The doctor codes the procedure as a biopsy of a uncertain lesion. I wait until the report comes back to code the diagnosis.
However, if the speciman comes back as benign or malignant with margins cleared, should I (or can I) change the CPT to excision? If I do make this change, does the doctor need to addend the notes to reflect this or is the path report stating cleared margins enough?

I think you have to bill what is documented in Dr's Op report. if he did a biopsy and as coincidence margins are cleared it does not mean he did an excision of lesion :) what if margins would not be clear? then you would bill biopsy and then excision after that? This is just my opinion.
 
Many people get the definitions of this confused it is dependent on the documentation and not the codes selected by the provider, a biopsy is a removal of a piece of the lesion and an excision is to take the entire lesion to a depth of full thickness, a shave is a removal of the lesion to a depth of partial thickness, sometimes a provider uses a punch which is typical for a biopsy, however if the lesion is small enough they can remove the entire lesion with the punch, they then mistakenly select this as a punch biopsy when it is by definition an excision with a punch technique. There for you can never change a code from a biopsy to an excision when a biopsy is what is documented, you need to look at the procedure note to determine the correct code.
 
This is my point.

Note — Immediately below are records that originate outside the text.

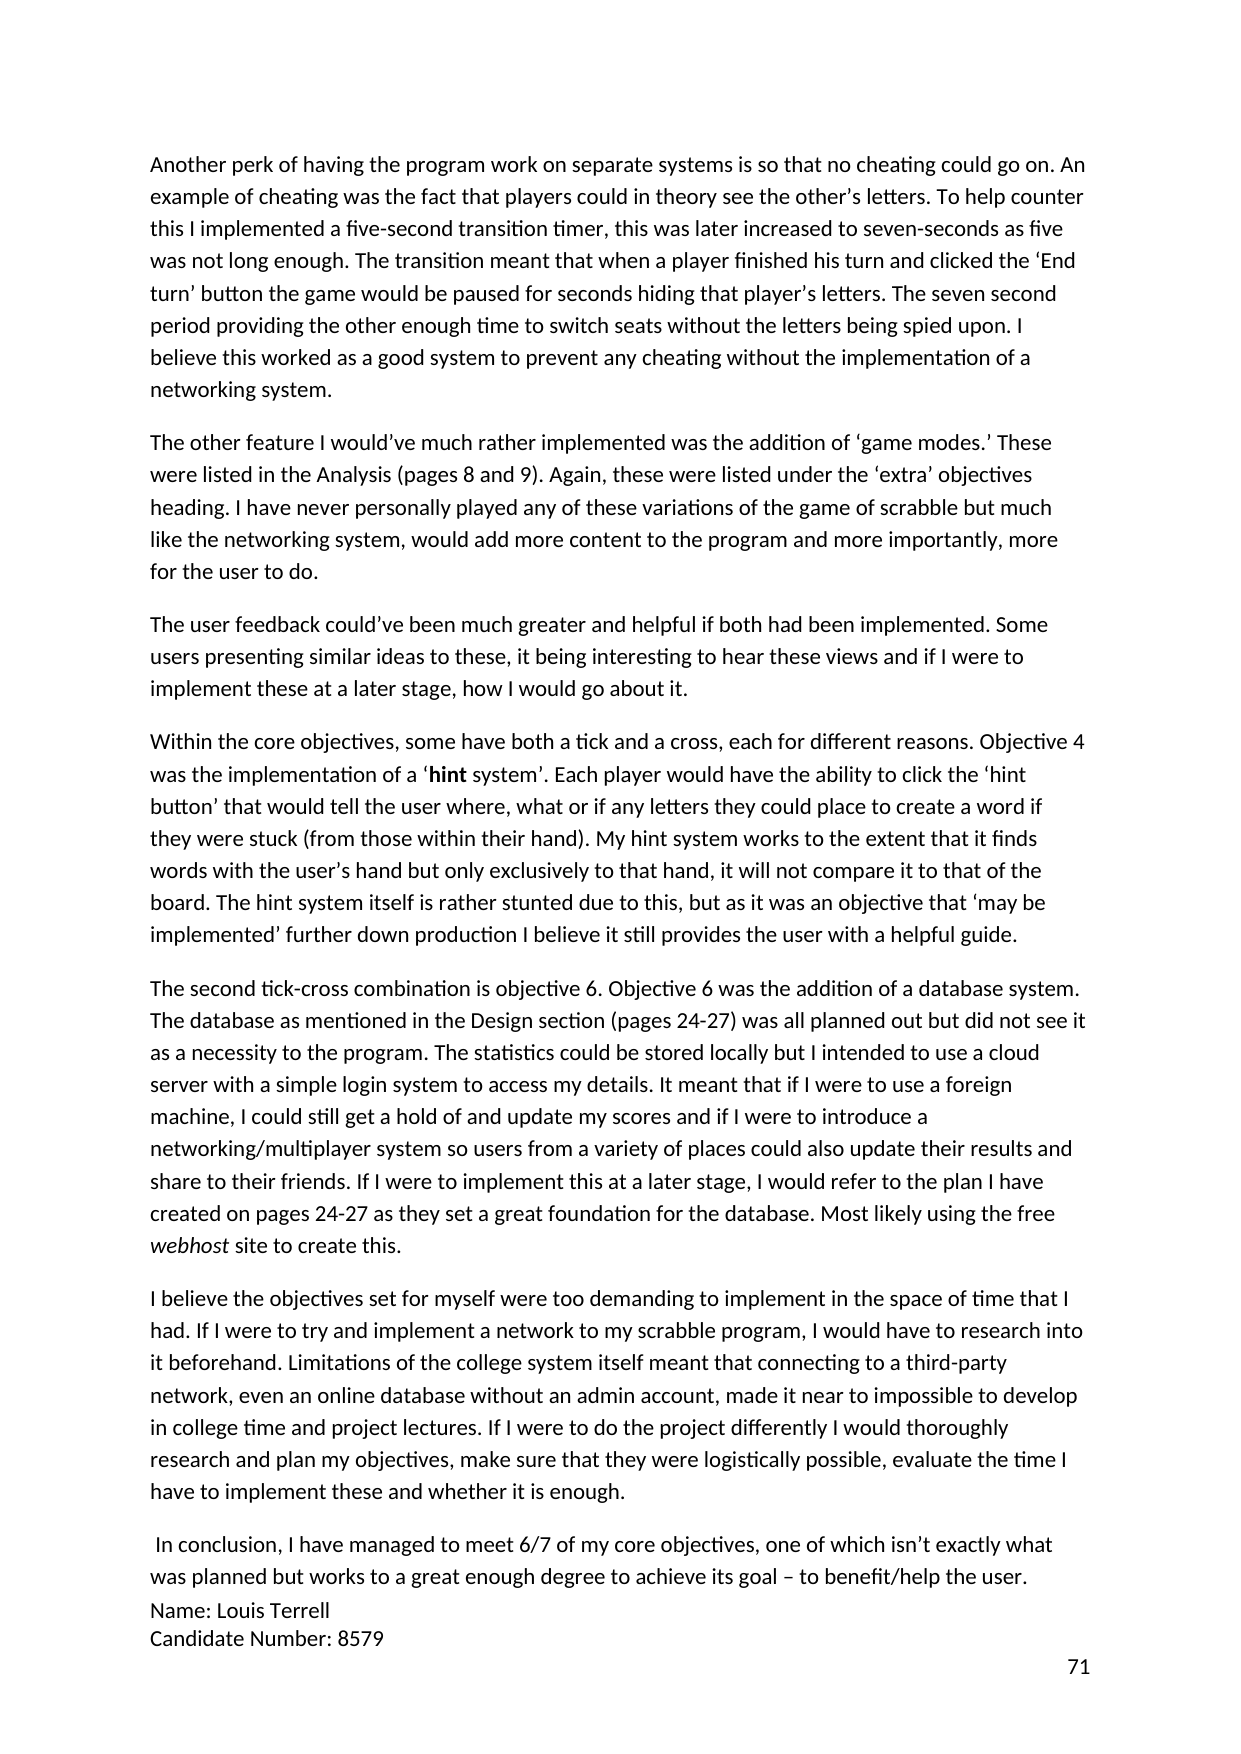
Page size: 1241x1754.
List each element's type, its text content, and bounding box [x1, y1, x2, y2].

text The other feature I would’ve much rather implemented was the addition of ‘game modes.’ These were listed in the Analysis (pages 8 and 9). Again, these were listed under the ‘extra’ objectives heading. I have never personally played any of these variations of the game of scrabble but much like the networking system, would add more content to the program and more importantly, more for the user to do. [150, 428, 1090, 585]
text Another perk of having the program work on separate systems is so that no cheating could go on. An example of cheating was the fact that players could in theory see the other’s letters. To help counter this I implemented a five-second transition timer, this was later increased to seven-seconds as five was not long enough. The transition meant that when a player finished his turn and clicked the ‘End turn’ button the game would be paused for seconds hiding that player’s letters. The seven second period providing the other enough time to switch seats without the letters being spied upon. I believe this worked as a good system to prevent any cheating without the implementation of a networking system. [150, 150, 1090, 403]
text The second tick-cross combination is objective 6. Objective 6 was the addition of a database system. The database as mentioned in the Design section (pages 24-27) was all planned out but did not see it as a necessity to the program. The statistics could be stored locally but I intended to use a cloud server with a simple login system to access my details. It meant that if I were to use a foreign machine, I could still get a hold of and update my scores and if I were to introduce a networking/multiplayer system so users from a variety of places could also update their results and share to their friends. If I were to implement this at a later stage, I would refer to the plan I have created on pages 24-27 as they set a great foundation for the database. Most likely using the free webhost site to create this. [150, 974, 1090, 1259]
text Within the core objectives, some have both a tick and a cross, each for different reasons. Objective 4 was the implementation of a ‘hint system’. Each player would have the ability to click the ‘hint button’ that would tell the user where, what or if any letters they could place to create a word if they were stuck (from those within their hand). My hint system works to the extent that it finds words with the user’s hand but only exclusively to that hand, it will not compare it to that of the board. The hint system itself is rather stunted due to this, but as it was an objective that ‘may be implemented’ further down production I believe it still provides the user with a helpful guide. [150, 727, 1090, 949]
text The user feedback could’ve been much greater and helpful if both had been implemented. Some users presenting similar ideas to these, it being interesting to hear these views and if I were to implement these at a later stage, how I would go about it. [150, 610, 1090, 702]
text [150, 1530, 1090, 1591]
text I believe the objectives set for myself were too demanding to implement in the space of time that I had. If I were to try and implement a network to my scrabble program, I would have to research into it beforehand. Limitations of the college system itself meant that connecting to a third-party network, even an online database without an admin account, made it near to impossible to develop in college time and project lectures. If I were to do the project differently I would thoroughly research and plan my objectives, make sure that they were logistically possible, evaluate the time I have to implement these and whether it is enough. [150, 1284, 1090, 1505]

The doctors tend to code almost every procedure of a lesion as a biopsy when it should be a removal. Their argument is they don't know that they have removed the entire lesion until the pathology report comes in. They don't want to document removal if the margins aren't clear. Can I give them the option to addend the report if the pathology report comes back with clear margins?
 
Tell them it is based on removal of the visible lesion.

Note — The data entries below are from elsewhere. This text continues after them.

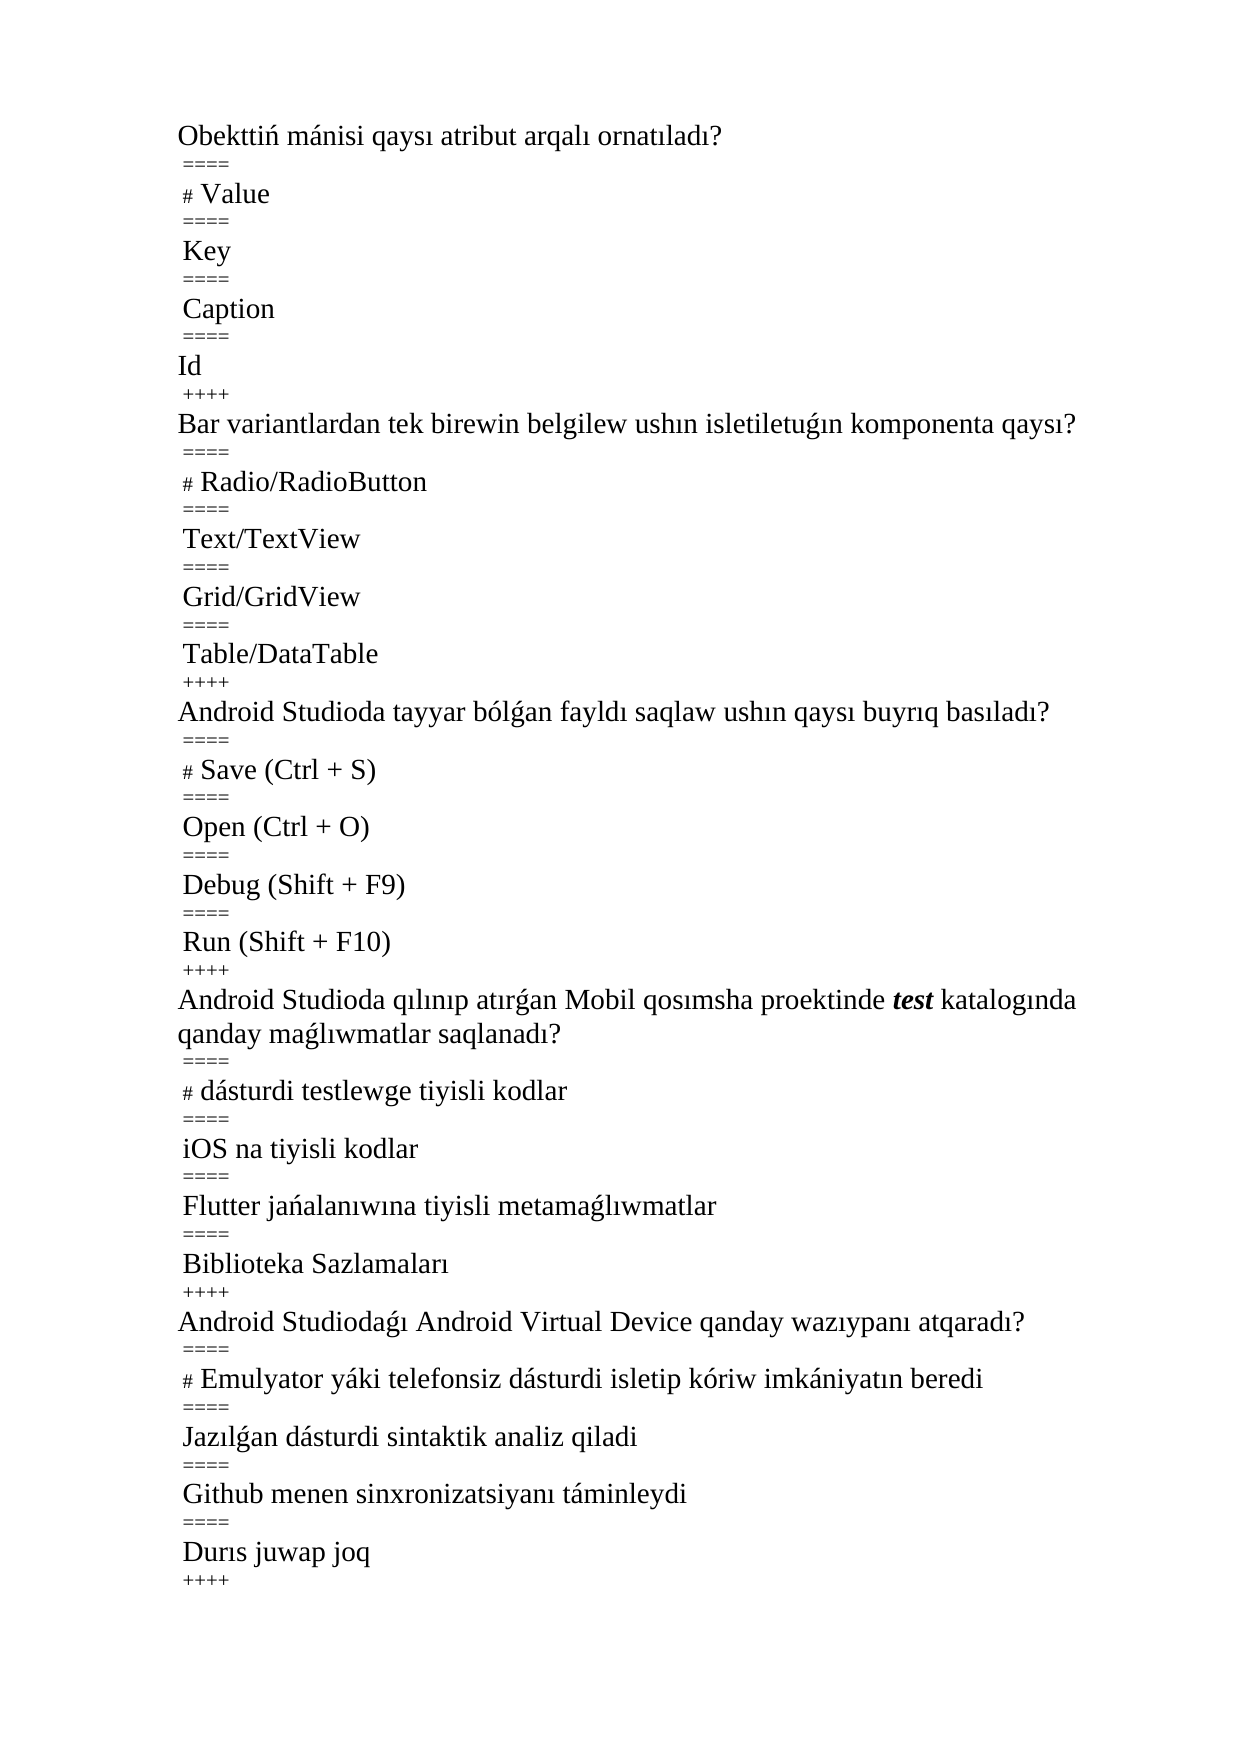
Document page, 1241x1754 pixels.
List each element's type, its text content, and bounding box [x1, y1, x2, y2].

text # dásturdi testlewge tiyisli kodlar [177, 1073, 1152, 1107]
text Obekttiń mánisi qaysı atribut arqalı ornatıladı? [177, 118, 1152, 152]
text # Radio/RadioButton [177, 464, 1152, 497]
text Caption [177, 291, 1152, 324]
text Run (Shift + F10) [177, 924, 1152, 958]
text ++++ [177, 958, 1152, 982]
text # Emulyator yáki telefonsiz dásturdi isletip kóriw imkániyatın beredi [177, 1361, 1152, 1395]
text ++++ [177, 382, 1152, 406]
text ++++ [177, 670, 1152, 694]
text Key [177, 233, 1152, 267]
text Android Studiodaǵı Android Virtual Device qanday wazıypanı atqaradı? [177, 1304, 1152, 1337]
text ++++ [177, 1280, 1152, 1304]
text ==== [177, 1337, 1152, 1361]
text ==== [177, 843, 1152, 867]
text ==== [177, 612, 1152, 637]
text Table/DataTable [177, 637, 1152, 670]
text Id [177, 348, 1152, 382]
text ==== [177, 1510, 1152, 1534]
text # Value [177, 176, 1152, 209]
text Android Studioda qılınıp atırǵan Mobil qosımsha proektinde test katalogında qanday maǵlıwmatlar saqlanadı? [177, 982, 1152, 1049]
text ==== [177, 209, 1152, 233]
text ==== [177, 267, 1152, 291]
text ==== [177, 1222, 1152, 1246]
text ==== [177, 1049, 1152, 1073]
text Jazılǵan dásturdi sintaktik analiz qiladi [177, 1419, 1152, 1452]
text ==== [177, 1164, 1152, 1188]
text ==== [177, 1452, 1152, 1477]
text ==== [177, 1107, 1152, 1131]
text ==== [177, 152, 1152, 176]
text Github menen sinxronizatsiyanı táminleydi [177, 1477, 1152, 1510]
text ==== [177, 324, 1152, 348]
text # Save (Ctrl + S) [177, 752, 1152, 785]
text iOS na tiyisli kodlar [177, 1131, 1152, 1164]
text Bar variantlardan tek birewin belgilew ushın isletiletuǵın komponenta qaysı? [177, 406, 1152, 440]
text ==== [177, 901, 1152, 924]
text ++++ [177, 1568, 1152, 1592]
text Android Studioda tayyar bólǵan fayldı saqlaw ushın qaysı buyrıq basıladı? [177, 694, 1152, 728]
text Flutter jańalanıwına tiyisli metamaǵlıwmatlar [177, 1188, 1152, 1222]
text ==== [177, 728, 1152, 752]
text Durıs juwap joq [177, 1534, 1152, 1568]
text ==== [177, 555, 1152, 579]
text ==== [177, 440, 1152, 464]
text Open (Ctrl + O) [177, 809, 1152, 843]
text Grid/GridView [177, 579, 1152, 612]
text Text/TextView [177, 521, 1152, 555]
text ==== [177, 497, 1152, 521]
text Debug (Shift + F9) [177, 867, 1152, 901]
text Biblioteka Sazlamaları [177, 1246, 1152, 1280]
text ==== [177, 1395, 1152, 1419]
text ==== [177, 785, 1152, 809]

this will help I understand what they are saying but they misunderstand the codes. an excision is the entire visible lesion to a depth of full thickness.
 
I have and other coders before me have, they just won't budge. To me if the path reports keep coming back as margins cleared it might be a red flag that they are documenting the procedure incorrectly.
 
Even if the margins are not clear it would be an excision if the intent had been to remove the entire lesion, by taking all that they could see. then if they needed to do another excsion it would be a re excision due to positive margins, it is done all the time. It would be incorrect to code a biopsy just because the margins were positive when the documentation would clearly support an excision.
 
So what you are saying that even if the margins are clear per the path report, if they state biopsy (even to confirm a diagnosis) I should just code it as a biopsy and let it go, even if almost everything they document is a biopsy? Don't you think this is a red flag???
 
So what you are saying that even if the margins are clear per the path report, if they state biopsy (even to confirm a diagnosis) I should just code it as a biopsy and let it go, even if almost everything they document is a biopsy? Don't you think this is a red flag???

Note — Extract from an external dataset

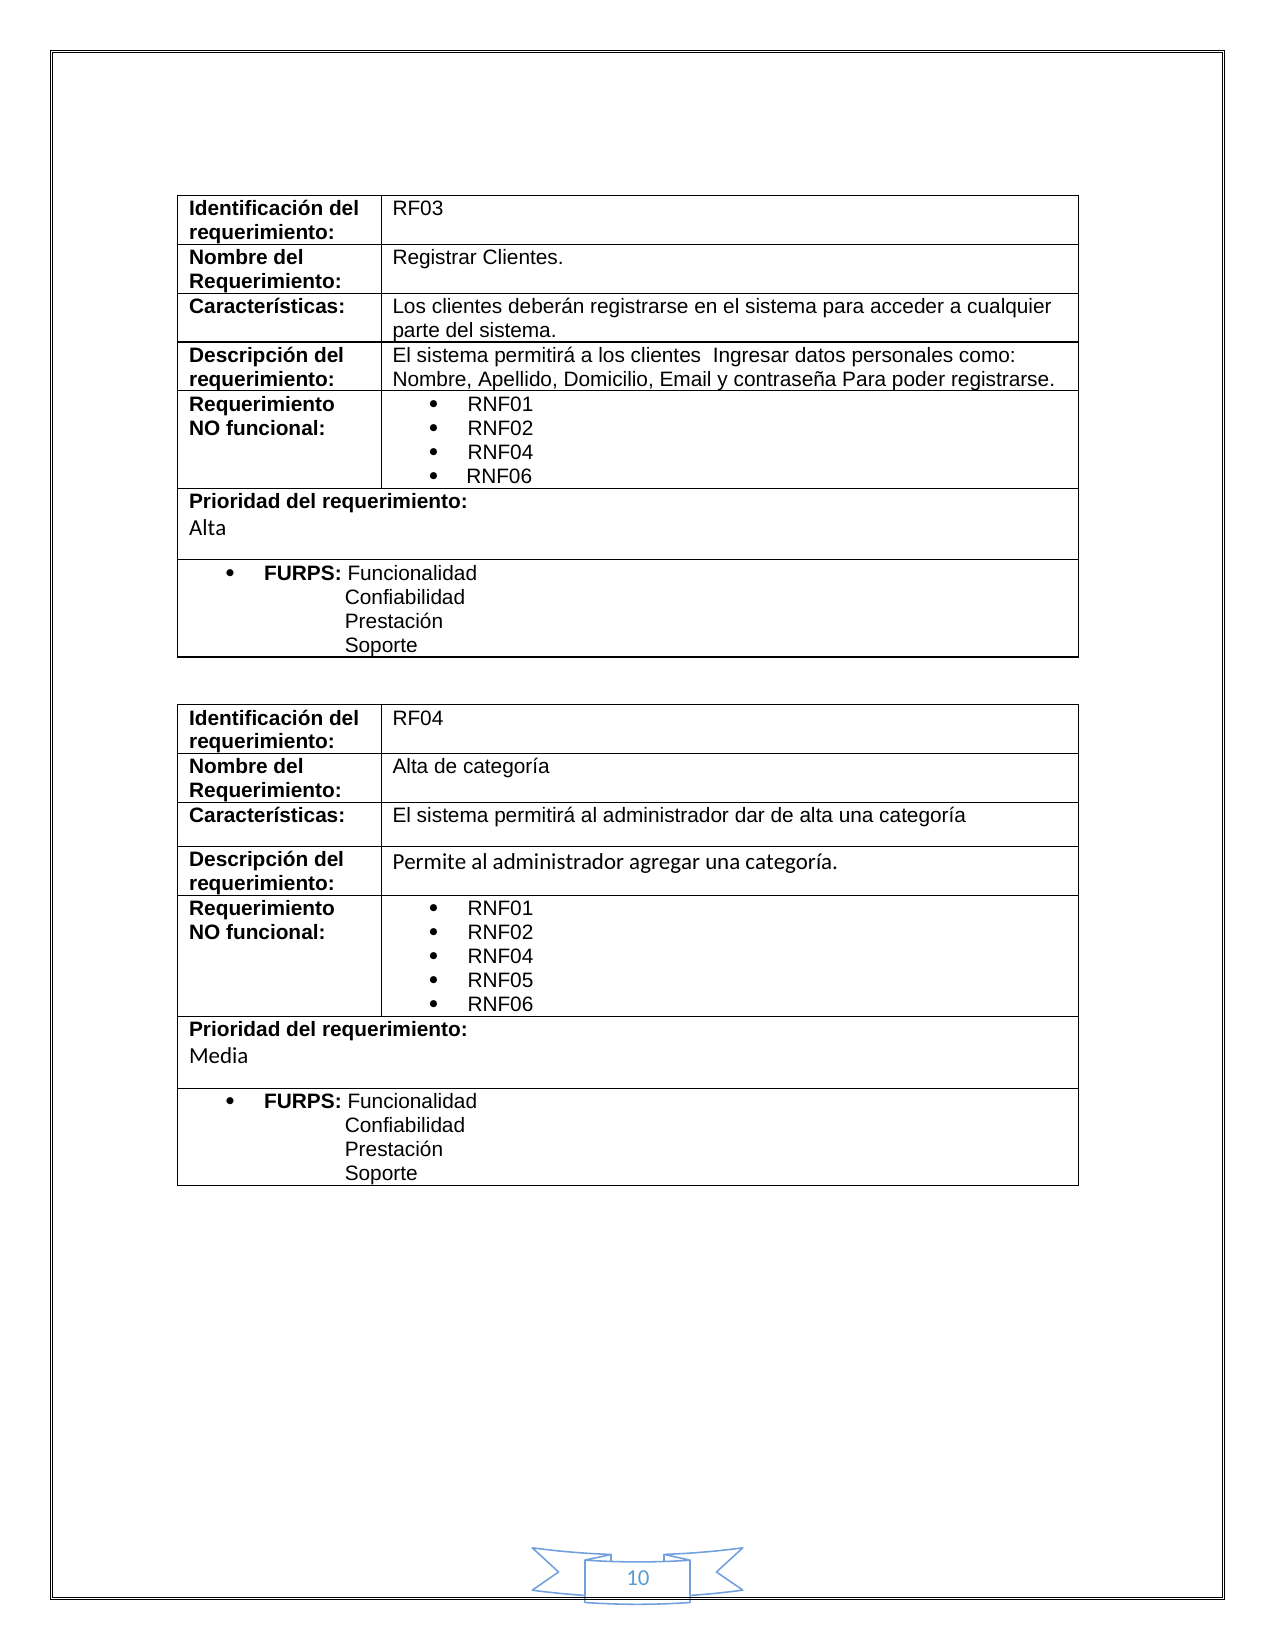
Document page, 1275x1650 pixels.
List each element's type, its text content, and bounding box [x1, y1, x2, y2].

Red flag would be to bill something that is not documented. If doctors states biopsy then its a biopsy.
 
Thank you, that is what I have been doing, I just wanted to be sure. I appreciate your patience and answers!:)
 
If the documentation is descriptive of a biopsy by definition even with clear margins then it is a biopsy, if the documentation is descriptive of an excision then you code an excision if if the the margins are not clear.